»»

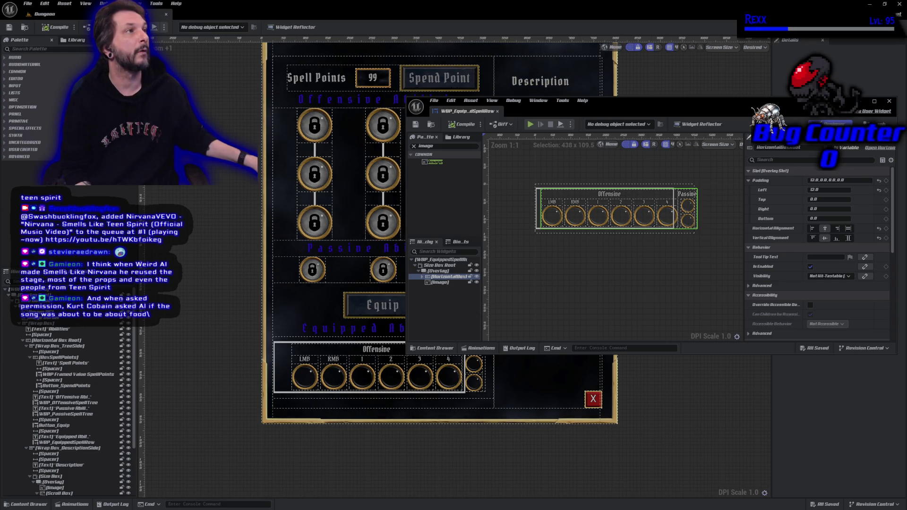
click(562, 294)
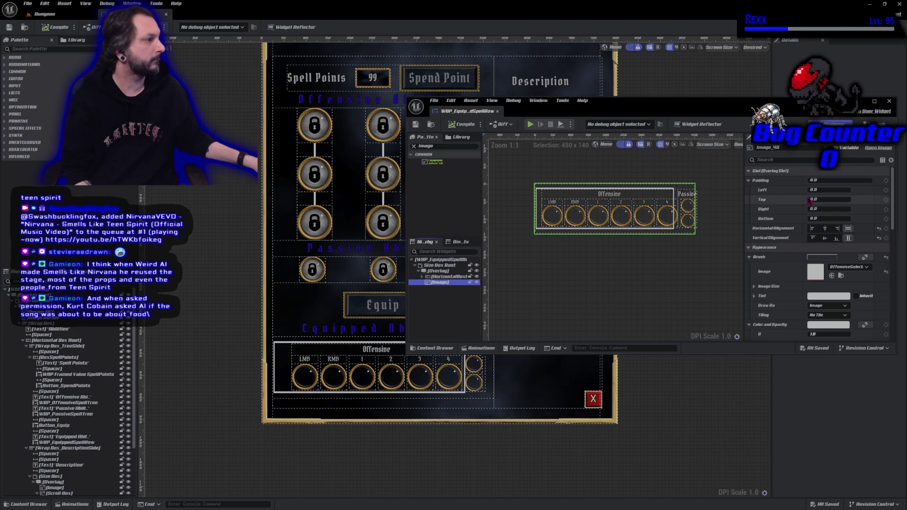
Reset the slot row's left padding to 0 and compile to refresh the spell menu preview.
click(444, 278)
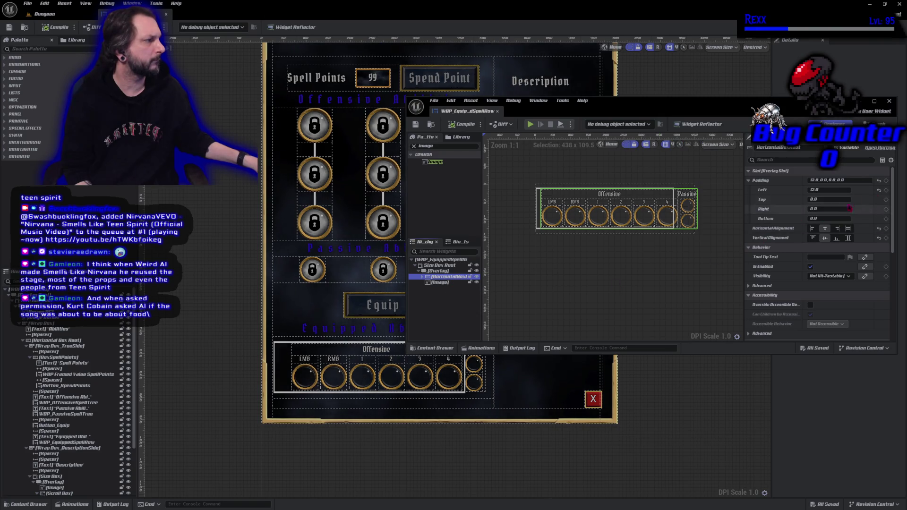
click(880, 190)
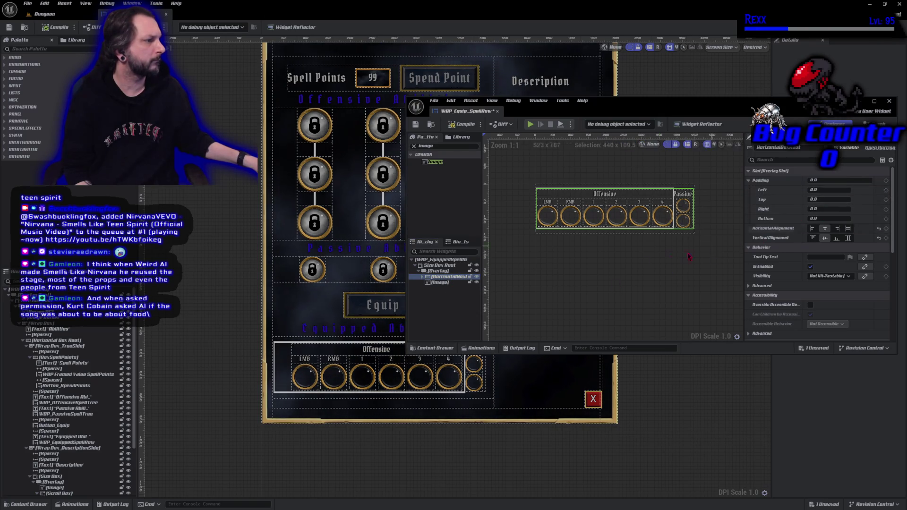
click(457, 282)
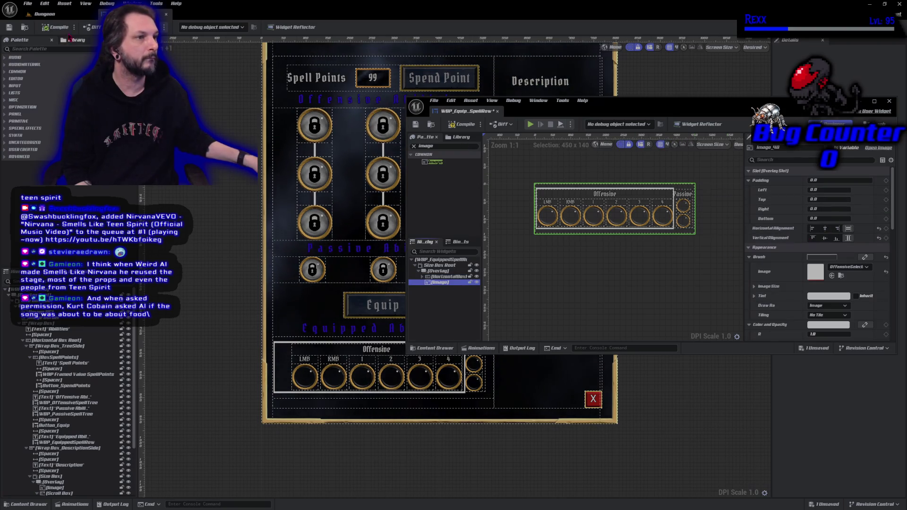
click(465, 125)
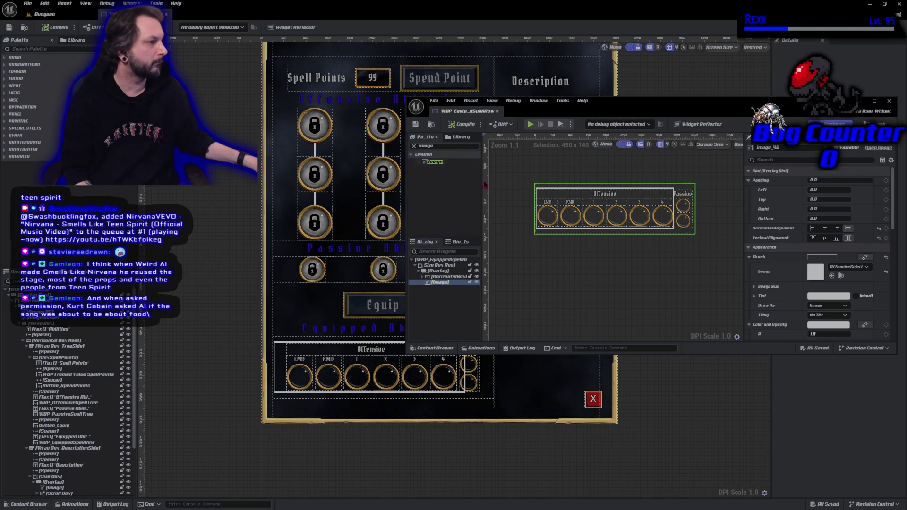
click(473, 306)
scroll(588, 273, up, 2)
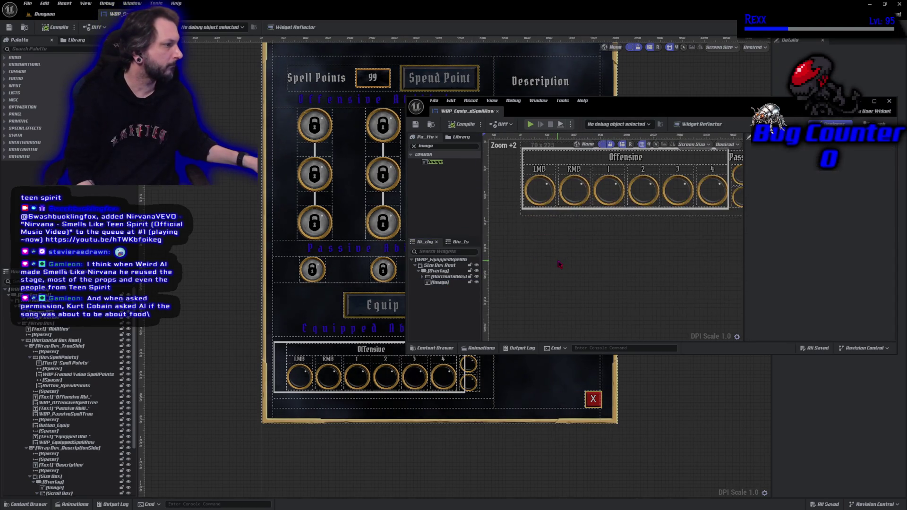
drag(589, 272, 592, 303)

««

WHAT TO PRODUCE: Give back each entry verbatim but drop its pictures.

SOLUTION:
click(562, 294)
Reset the slot row's left padding to 0 and compile to refresh the spell menu preview.
click(444, 278)
click(880, 190)
click(457, 282)
click(465, 125)
click(473, 306)
scroll(588, 273, up, 2)
drag(589, 272, 592, 303)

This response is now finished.